Before I barely finish my reassuring statement, she smacks the phone out of my hand and it flies across the room. I can see the shattered screen from here and I curse under my breath.

“I just replaced that thing after Scheva burned my old one!” I grumble.

“WHAT ARE YOU DOING? YOU CAN’T CALL AN AMBULANCE! THEY’LL CALL THE COPS AND THEN I’LL GO TO JAIL!” she wails. “I can’t go to jail. I’m too pretty to go to jail.”

Just then, a loud scream comes from outside the house and we all turn toward the doorway when the front door opens and slams shut. Sam runs into the room, panting heavily, looking over his shoulder and not paying attention to where he’s going until he bangs his leg into the coffee table.

“Son of a bitch!” he curses, leaning down to rub his knee. “That f*cking cat attacked me again.”

“Is he here to kill me like he did Furd Terguson? Terg Furduson?” my mother asks, unable to get the name right.

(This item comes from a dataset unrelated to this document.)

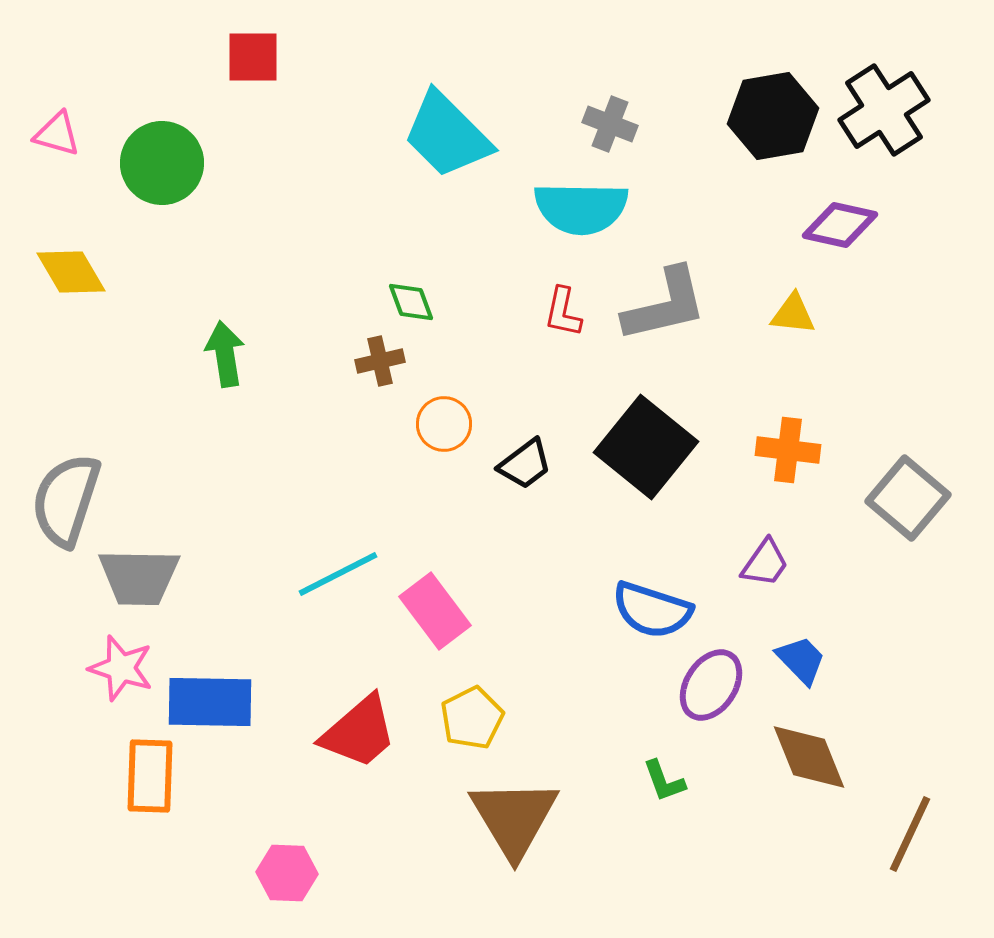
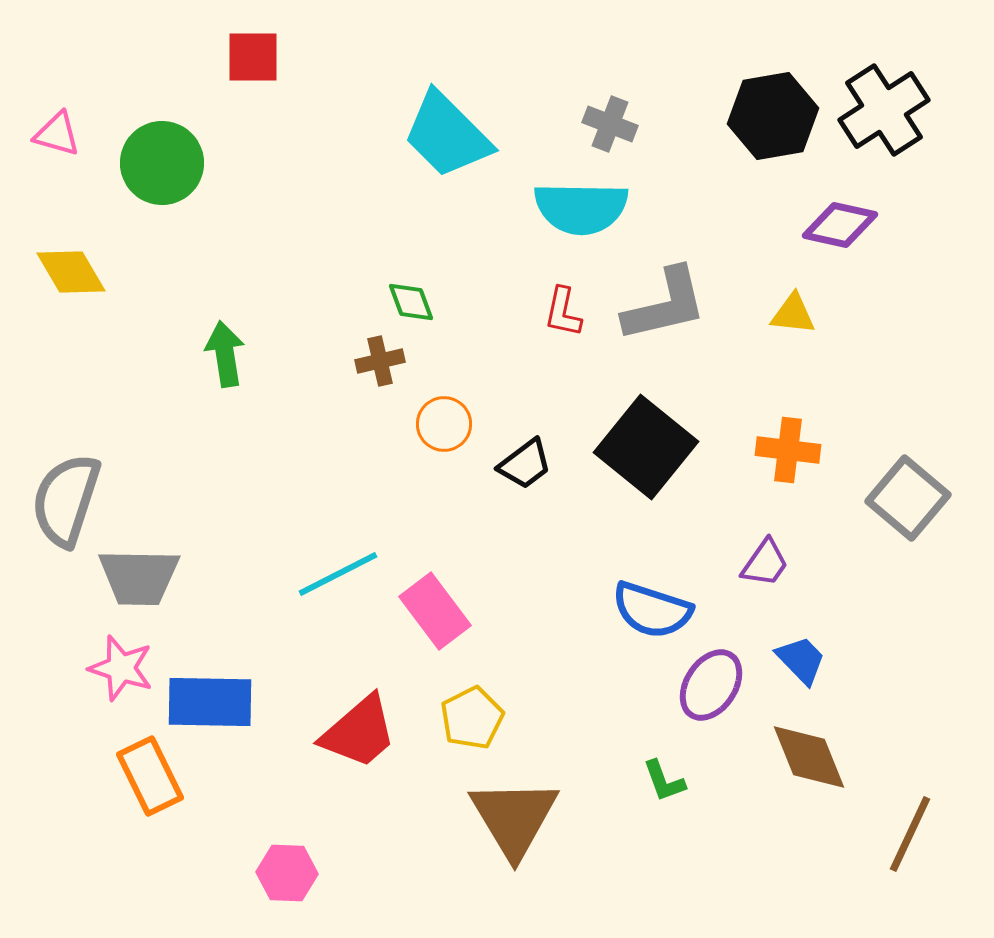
orange rectangle: rotated 28 degrees counterclockwise
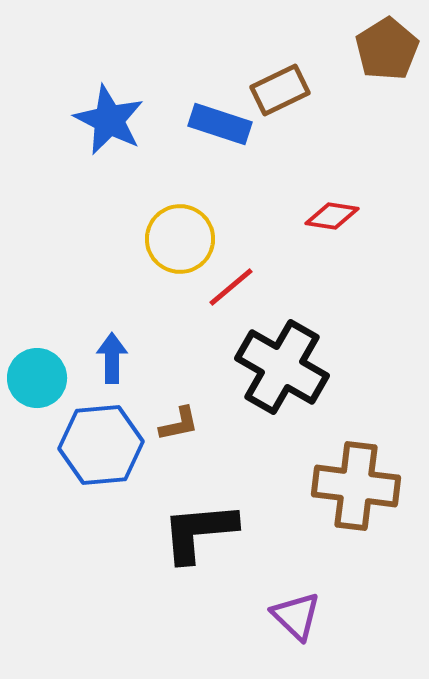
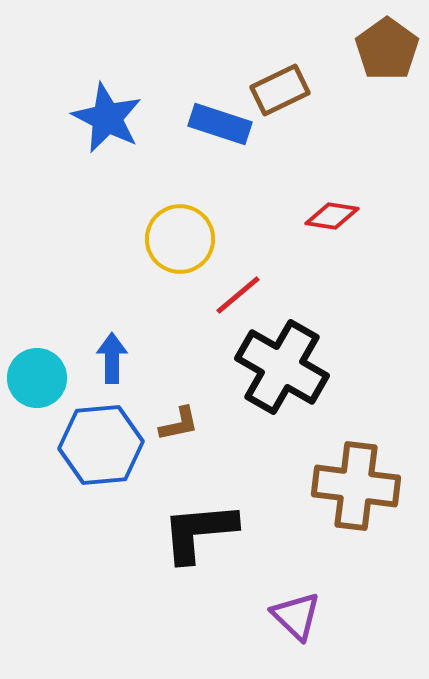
brown pentagon: rotated 4 degrees counterclockwise
blue star: moved 2 px left, 2 px up
red line: moved 7 px right, 8 px down
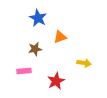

“Is she okay? Why is she making that face?” Sam asks, looking at my mother who is making duck lips and looking down her nose to try and see them.

“What are you doing here? I thought you were working late?” I ask him as he limps over to me and bends down to give me a quick kiss on the cheek.

“I got a text from Scheva a half hour ago that just said, ‘Emergency. Come quick. Bev is trying to light the curtains on fire. Bring more Pop Tarts,’” he tells me.

“I love you so much,” I reply softly.

“Hey, are you Mister Ed?” Jamie asks, looking Sam up and down. “You’re too hot to have a problem with your sprinklers.”

Sam groans and covers his eyes with his hand.

Scheva smacks Jamie on the arm before I can give her a look of warning to shut the hell up already about Mister Ed before Sam changes his mind and refuses to take the blow job vouchers.